### Passage provided
########

Eating in Taiwan is a lot of fun, because you get to eat the way you wanted to when you were five. You pick the bowl up to about three inches from your mouth, and shovel massive amounts of food in with chopsticks. You are encouraged to slurp noodles and burps are not repressed. Next, there is always a selection of foods on the table and you are expected to try each food in turn. The catch is that you use the same bowl all through the meal. So, each time you finish one dish, you just dump the next one in and continue wolfing. You also have to keep up a constant chatter. You just use your tongue to pack all of your food tightly, in the pocket of your cheek, like chewing tobacco, and speak normally. Now, I have a theory that squirrels are actually Chinese, or that the Chinese fear winter.

With chicken or fish, you just put the whole thing in your mouth, and when you hit a bone, you spit it out on the table. After a meal, the table is covered in things people didn’t want, like bones and shells. You will never find fat or gristle on the table, as these are the favorites. The Chinese don’t drink while eating. When they have eaten enough, they refill the bowl with clear broth, which they drink, to wash down their meal. Finally, you eat a piece of fruit, to kill dragon-breath.

My first several months in Taiwan, I ate dinner at home every night because eating in restaurants was too stressful. I couldn’t read the menu, so I never knew what I was ordering. Sometimes, I would randomly point at some Chinese characters and say  “Give me that one.”

Once when I did this, the waiter said, “That’s a condiment, Sir.”
“Oh, well then, give me this one.”
“That one is a plate of tooth picks.”

########

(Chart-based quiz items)
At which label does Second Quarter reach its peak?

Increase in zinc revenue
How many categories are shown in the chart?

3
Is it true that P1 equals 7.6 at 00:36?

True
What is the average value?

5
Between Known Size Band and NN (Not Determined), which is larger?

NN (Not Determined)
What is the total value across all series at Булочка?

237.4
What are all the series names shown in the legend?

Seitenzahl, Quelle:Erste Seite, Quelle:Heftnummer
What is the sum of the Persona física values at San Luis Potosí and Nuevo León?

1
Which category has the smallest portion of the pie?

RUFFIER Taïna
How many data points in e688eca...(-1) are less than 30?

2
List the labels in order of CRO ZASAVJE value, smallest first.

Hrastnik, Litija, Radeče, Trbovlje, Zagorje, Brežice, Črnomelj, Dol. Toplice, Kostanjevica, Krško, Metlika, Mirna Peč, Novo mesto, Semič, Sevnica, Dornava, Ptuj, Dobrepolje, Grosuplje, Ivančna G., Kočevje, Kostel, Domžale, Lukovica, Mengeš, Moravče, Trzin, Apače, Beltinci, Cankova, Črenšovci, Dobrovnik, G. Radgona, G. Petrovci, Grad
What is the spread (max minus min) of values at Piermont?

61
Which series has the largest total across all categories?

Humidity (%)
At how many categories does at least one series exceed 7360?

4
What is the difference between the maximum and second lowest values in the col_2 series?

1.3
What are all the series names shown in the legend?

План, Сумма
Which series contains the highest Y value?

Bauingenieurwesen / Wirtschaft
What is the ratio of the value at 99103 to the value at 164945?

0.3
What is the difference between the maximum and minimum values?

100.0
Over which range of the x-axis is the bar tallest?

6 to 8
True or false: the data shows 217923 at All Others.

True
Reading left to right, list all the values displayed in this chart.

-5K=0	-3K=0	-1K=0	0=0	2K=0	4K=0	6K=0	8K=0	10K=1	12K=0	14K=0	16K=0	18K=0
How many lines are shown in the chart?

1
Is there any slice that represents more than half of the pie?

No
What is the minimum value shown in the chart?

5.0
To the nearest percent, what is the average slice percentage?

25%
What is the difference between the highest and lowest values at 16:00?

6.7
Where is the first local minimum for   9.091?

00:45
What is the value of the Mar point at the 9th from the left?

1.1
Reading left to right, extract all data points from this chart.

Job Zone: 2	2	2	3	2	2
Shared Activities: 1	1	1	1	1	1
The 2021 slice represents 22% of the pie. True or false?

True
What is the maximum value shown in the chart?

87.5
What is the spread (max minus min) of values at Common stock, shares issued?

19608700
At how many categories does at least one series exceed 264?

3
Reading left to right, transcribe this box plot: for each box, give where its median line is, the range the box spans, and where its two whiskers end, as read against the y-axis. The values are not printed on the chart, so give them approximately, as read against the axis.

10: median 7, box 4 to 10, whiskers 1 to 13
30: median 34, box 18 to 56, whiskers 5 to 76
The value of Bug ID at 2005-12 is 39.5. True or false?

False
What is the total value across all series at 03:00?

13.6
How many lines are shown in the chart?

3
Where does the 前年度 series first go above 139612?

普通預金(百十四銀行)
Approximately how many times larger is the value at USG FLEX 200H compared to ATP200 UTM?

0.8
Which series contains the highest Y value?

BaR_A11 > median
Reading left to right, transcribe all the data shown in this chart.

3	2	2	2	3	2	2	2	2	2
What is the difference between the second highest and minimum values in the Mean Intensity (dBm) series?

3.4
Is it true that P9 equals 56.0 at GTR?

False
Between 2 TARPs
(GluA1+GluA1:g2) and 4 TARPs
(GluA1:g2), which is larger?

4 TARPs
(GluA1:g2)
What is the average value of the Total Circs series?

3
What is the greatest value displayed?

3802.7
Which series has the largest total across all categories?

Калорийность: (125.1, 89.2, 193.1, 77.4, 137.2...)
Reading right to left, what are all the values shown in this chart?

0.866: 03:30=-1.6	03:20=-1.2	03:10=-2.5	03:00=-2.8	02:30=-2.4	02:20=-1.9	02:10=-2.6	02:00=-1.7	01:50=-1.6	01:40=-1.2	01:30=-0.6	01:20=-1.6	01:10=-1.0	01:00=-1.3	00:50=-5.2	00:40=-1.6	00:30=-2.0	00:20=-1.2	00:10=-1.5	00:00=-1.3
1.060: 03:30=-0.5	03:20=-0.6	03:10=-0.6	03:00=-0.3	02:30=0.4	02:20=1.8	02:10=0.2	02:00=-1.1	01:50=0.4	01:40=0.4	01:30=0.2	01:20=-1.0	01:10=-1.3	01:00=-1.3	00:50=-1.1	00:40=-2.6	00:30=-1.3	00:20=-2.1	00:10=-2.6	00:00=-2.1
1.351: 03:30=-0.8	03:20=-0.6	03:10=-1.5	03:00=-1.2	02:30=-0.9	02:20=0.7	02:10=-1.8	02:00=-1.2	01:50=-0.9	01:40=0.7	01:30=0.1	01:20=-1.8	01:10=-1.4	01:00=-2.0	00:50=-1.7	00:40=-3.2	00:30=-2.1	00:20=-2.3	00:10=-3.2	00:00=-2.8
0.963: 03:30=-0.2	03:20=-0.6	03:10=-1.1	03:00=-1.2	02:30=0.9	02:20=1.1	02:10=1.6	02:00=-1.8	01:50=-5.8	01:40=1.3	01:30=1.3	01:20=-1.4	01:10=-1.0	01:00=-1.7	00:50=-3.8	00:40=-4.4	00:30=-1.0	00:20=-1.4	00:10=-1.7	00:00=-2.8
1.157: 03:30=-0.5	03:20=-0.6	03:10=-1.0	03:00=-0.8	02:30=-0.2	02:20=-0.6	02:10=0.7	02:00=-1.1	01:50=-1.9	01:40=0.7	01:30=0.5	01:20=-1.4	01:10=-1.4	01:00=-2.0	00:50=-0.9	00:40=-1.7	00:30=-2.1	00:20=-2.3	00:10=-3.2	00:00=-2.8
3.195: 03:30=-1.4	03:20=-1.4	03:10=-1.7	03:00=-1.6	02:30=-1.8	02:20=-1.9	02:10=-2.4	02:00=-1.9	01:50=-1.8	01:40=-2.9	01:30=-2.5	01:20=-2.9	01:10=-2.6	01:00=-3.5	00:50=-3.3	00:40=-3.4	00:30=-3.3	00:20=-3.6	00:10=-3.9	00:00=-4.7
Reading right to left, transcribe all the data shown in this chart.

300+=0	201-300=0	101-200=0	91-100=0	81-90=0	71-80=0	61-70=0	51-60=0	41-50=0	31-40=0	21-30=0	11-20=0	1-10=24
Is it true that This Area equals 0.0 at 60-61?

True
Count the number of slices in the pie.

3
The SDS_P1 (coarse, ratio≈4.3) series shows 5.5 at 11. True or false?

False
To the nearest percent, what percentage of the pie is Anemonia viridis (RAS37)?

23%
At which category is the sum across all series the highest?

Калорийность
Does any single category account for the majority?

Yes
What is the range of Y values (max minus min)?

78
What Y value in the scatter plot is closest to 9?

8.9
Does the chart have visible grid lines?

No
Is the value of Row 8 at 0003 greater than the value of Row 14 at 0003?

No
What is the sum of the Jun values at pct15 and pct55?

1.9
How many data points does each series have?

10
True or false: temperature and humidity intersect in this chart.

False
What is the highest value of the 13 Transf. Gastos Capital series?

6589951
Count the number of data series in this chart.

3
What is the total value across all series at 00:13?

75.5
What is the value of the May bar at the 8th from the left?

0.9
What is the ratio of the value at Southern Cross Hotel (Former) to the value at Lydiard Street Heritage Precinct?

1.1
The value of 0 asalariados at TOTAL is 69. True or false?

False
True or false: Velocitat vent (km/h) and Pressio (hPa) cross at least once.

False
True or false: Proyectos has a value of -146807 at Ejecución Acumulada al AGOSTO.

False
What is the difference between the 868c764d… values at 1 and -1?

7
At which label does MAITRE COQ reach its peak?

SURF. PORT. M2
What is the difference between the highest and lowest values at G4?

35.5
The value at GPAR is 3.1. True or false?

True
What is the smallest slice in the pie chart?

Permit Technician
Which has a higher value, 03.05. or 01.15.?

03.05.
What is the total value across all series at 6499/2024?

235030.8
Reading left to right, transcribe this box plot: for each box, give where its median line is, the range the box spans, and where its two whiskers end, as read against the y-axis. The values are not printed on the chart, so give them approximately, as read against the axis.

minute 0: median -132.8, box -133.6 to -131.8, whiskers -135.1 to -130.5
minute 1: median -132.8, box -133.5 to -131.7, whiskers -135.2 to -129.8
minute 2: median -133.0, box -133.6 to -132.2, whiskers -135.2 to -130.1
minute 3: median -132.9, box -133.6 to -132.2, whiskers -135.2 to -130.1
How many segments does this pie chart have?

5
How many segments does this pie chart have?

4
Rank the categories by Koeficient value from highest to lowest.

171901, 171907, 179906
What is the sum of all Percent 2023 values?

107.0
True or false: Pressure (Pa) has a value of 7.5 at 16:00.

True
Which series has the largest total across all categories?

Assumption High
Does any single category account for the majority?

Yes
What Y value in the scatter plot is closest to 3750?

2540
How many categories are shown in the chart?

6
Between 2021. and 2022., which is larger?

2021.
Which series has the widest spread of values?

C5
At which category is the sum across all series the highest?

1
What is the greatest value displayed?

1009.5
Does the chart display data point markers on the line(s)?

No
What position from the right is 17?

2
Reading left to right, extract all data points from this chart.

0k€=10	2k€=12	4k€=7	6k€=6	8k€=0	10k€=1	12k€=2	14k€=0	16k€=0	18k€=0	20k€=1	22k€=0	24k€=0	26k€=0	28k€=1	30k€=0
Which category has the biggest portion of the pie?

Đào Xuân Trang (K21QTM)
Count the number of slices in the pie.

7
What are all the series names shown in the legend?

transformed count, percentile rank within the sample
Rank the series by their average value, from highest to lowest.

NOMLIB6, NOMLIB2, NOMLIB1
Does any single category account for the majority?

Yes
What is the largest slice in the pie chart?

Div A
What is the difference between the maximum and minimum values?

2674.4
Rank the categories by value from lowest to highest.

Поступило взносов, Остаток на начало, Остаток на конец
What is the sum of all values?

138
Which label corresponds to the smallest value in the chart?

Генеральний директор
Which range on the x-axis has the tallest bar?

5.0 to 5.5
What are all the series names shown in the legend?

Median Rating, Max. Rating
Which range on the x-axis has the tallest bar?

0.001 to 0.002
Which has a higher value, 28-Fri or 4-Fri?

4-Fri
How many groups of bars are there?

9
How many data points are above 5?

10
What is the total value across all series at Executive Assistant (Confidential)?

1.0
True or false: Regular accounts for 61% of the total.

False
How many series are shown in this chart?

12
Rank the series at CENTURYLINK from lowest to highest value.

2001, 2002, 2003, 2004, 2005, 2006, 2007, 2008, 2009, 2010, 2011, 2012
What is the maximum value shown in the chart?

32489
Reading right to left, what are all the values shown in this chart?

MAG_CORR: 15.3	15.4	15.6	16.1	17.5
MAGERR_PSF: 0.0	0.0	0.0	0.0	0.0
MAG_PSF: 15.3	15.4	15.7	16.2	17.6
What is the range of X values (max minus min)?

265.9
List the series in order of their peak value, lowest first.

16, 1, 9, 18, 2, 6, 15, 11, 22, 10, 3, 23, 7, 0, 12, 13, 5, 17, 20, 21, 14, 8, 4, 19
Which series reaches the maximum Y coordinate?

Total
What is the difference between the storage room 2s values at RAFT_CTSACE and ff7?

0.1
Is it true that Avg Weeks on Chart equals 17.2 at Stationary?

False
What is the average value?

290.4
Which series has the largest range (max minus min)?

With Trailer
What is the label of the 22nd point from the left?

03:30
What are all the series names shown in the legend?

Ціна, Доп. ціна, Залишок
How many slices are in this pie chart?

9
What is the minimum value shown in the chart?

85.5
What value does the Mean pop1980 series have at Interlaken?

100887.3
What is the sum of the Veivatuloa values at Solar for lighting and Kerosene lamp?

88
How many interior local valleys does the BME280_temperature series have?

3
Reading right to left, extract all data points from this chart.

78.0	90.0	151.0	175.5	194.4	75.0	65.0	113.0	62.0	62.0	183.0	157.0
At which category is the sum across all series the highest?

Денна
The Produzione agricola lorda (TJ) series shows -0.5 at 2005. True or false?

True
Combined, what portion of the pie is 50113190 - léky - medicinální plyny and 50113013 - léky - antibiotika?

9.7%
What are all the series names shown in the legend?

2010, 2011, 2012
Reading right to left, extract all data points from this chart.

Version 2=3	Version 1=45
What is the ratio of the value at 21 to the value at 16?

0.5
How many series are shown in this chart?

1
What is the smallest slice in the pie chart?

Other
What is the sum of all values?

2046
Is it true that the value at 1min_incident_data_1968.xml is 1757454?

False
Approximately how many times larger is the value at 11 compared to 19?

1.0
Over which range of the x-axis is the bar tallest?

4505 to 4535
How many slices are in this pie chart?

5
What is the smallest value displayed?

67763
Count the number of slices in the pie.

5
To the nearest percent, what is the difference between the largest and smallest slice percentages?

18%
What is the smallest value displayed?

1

########

### Your tasks
- a) Translate this sentence from the passage on eating in Taiwan into Spanish: "The Chinese don’t drink while eating."
- b) Extract the records word for word, beginning at their first line and stopping after the line that contains "List the labels".
The records bear no relation to the text.

### Set of answers
- a) Los chinos no beben mientras comen.

- b)
At which label does Second Quarter reach its peak?

Increase in zinc revenue
How many categories are shown in the chart?

3
Is it true that P1 equals 7.6 at 00:36?

True
What is the average value?

5
Between Known Size Band and NN (Not Determined), which is larger?

NN (Not Determined)
What is the total value across all series at Булочка?

237.4
What are all the series names shown in the legend?

Seitenzahl, Quelle:Erste Seite, Quelle:Heftnummer
What is the sum of the Persona física values at San Luis Potosí and Nuevo León?

1
Which category has the smallest portion of the pie?

RUFFIER Taïna
How many data points in e688eca...(-1) are less than 30?

2
List the labels in order of CRO ZASAVJE value, smallest first.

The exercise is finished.